Oltrepassare l’individualismo, rigenerando legami

Papa Francesco ha poi sottolineato che la società stessa consiste in un “tessuto di relazioni” (Fratelli tutti, 2020, 66), per cui risulta finanche “impossibile capire me stesso senza un tessuto più ampio di relazioni” (ivi, 89). Nel richiamare i valori della fraternità e dell’amicizia sociale, il Pontefice riconosce nel “virus” dell’“individualismo radicale” il principale solvente socioculturale di quel peculiare tessuto di relazioni interpersonali in cui viviamo (ivi, 105). Indisgiungibile dalla moderna ragione liberale e dal neoliberalismo proprio della tarda modernità, l’individualismo confina l’essere umano in una triste solitudine all’interno di “questo mondo massificato che privilegia gli interessi individuali e indebolisce la dimensione comunitaria dell’esistenza”, la quale viene considerata “una mera somma di interessi che coesistono” (ivi, 12 e 163). Diffusasi insieme alla globalizzazione, la più recente “mentalità individualistica” accresce la riduzione delle “persone ad individui, facilmente dominabili da poteri che mirano a interessi illeciti” (ivi, 182). Questa riduzione fa tutt’uno con l’affermazione dell’impianto politico-economico liberale, nella misura in cui – come ha mostrato il teologo John Milbank – concepisce l’uomo nei termini formalistici di un soggetto di diritti, definito dalla libertà di scelta, ma astratto dal genere, dalla famiglia, dalle diverse forme di associazione e da ogni appartenenza. Attraverso il suo stesso esserci come Corpo di Cristo, costituito da persone connesse a Cristo e, in Cristo, tra loro, la Chiesa opera vitalmente e culturalmente in modo da (ri-)generare legami sociali a vantaggio di tutti, oltrepassando così l’estrinsecismo relazionale della cultura individualista. In questo senso, la dottrina sociale intende restituire ad ogni essere umano la dignità di persona-in-relazione, chiamata ad esistere comunitariamente custodendo la propria singolarità nel rapporto con gli altri.


Bibliografia
• Cesareo V. (1993), Sociologia. Teorie e problemi, Vita e Pensiero (2a ed.).

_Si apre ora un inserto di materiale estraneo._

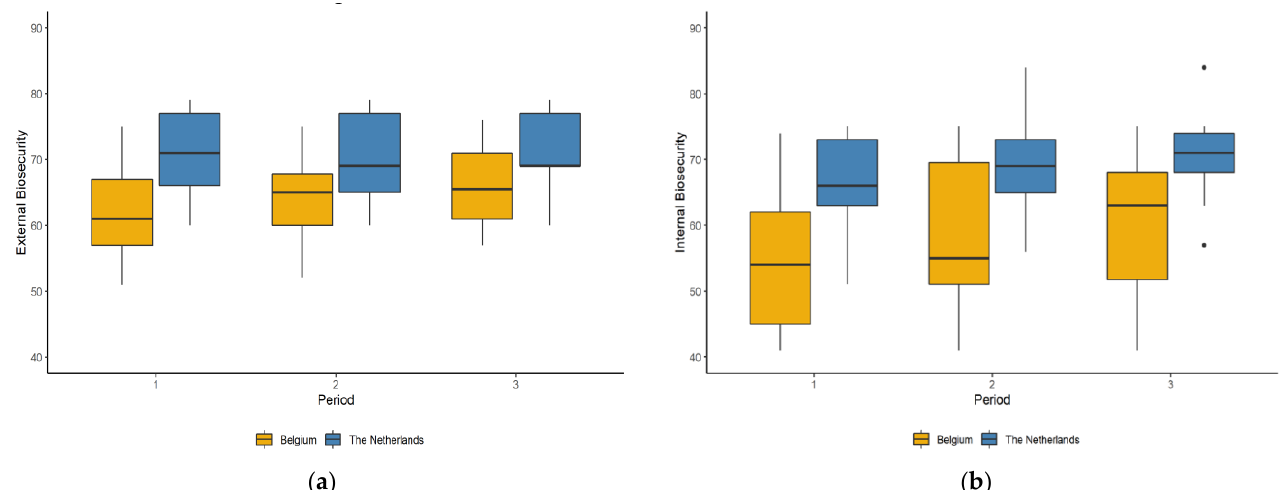
Figure 1. Distribution of ( a ) external and ( b ) internal biosecurity levels for participating Belgian ( n = 15) and Dutch ( n = 13) farms per coaching period. The higher the biosecurity scores are on the y -axis, the better the disease prevention measures in place are. The line within each box represents the median value. The lower and upper boundaries of each box correspond to the 25th and 75th percentiles, respectively. Whiskers below and above each box show the 10th and 90th percentiles. Points below and above the whiskers represent outliers.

• Congar Y. (1961), Persepectives chrétiennes sur la vie personnelle et la vie collective, in Socialisation et personne humaine – Semaine Sociales de France. 47ième Session (Grenoble, 1960), Chronique sociale de France, 195-221.

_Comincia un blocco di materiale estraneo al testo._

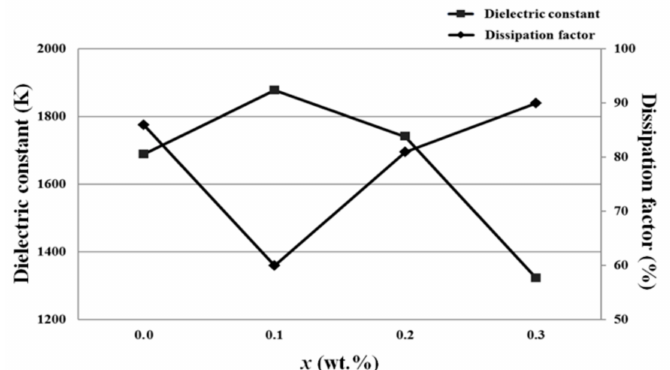
Figure 2. Dielectric constant and dissipation factor (tan δ ) of the 0.98BaTiO 3 -0.02(Ba 0.5 Ca 0.5 )SiO 3 ceramics doped with x wt.% of Dy 2 O 3 (0.0 ≤ x ≤ 0.3) without binder solution and sintered at 1320 ◦ C for 1 h.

• Davis J. B. (2003), The Theory of the Individual in Economics. Identity and Value, Routledge.
• Donati P. - Archer M. S. (2015), The Relational Subject, Cambridge University Press.
• Salvioli M. (2018), La Chiesa generatrice di legami. Una risposta ecclesiologica ai limiti dell’individualismo liberale. In dialogo con S. Hauerwas, J. Milbank e W. T. Cavanaugh, Vita e Pensiero.